• **Written request**
Copy out all the records below, replacing every "state / province" with "region" and leaving everything else unchanged.

• **Listed entries**
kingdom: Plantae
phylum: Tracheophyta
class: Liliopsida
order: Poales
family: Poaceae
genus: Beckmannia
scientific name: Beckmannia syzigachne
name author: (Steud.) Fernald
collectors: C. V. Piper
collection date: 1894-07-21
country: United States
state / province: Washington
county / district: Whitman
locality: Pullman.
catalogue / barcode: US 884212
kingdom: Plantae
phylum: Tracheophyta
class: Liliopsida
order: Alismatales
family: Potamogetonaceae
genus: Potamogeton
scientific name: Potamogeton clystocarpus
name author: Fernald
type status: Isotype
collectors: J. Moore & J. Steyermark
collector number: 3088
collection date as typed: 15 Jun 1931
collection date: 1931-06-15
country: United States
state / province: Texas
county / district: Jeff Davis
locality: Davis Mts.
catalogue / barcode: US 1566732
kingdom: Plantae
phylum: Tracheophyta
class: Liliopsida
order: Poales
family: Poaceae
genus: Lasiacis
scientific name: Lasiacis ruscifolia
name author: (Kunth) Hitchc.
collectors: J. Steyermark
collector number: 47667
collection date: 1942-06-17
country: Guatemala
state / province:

• **Task response**
kingdom: Plantae
phylum: Tracheophyta
class: Liliopsida
order: Poales
family: Poaceae
genus: Beckmannia
scientific name: Beckmannia syzigachne
name author: (Steud.) Fernald
collectors: C. V. Piper
collection date: 1894-07-21
country: United States
region: Washington
county / district: Whitman
locality: Pullman.
catalogue / barcode: US 884212
kingdom: Plantae
phylum: Tracheophyta
class: Liliopsida
order: Alismatales
family: Potamogetonaceae
genus: Potamogeton
scientific name: Potamogeton clystocarpus
name author: Fernald
type status: Isotype
collectors: J. Moore & J. Steyermark
collector number: 3088
collection date as typed: 15 Jun 1931
collection date: 1931-06-15
country: United States
region: Texas
county / district: Jeff Davis
locality: Davis Mts.
catalogue / barcode: US 1566732
kingdom: Plantae
phylum: Tracheophyta
class: Liliopsida
order: Poales
family: Poaceae
genus: Lasiacis
scientific name: Lasiacis ruscifolia
name author: (Kunth) Hitchc.
collectors: J. Steyermark
collector number: 47667
collection date: 1942-06-17
country: Guatemala
region:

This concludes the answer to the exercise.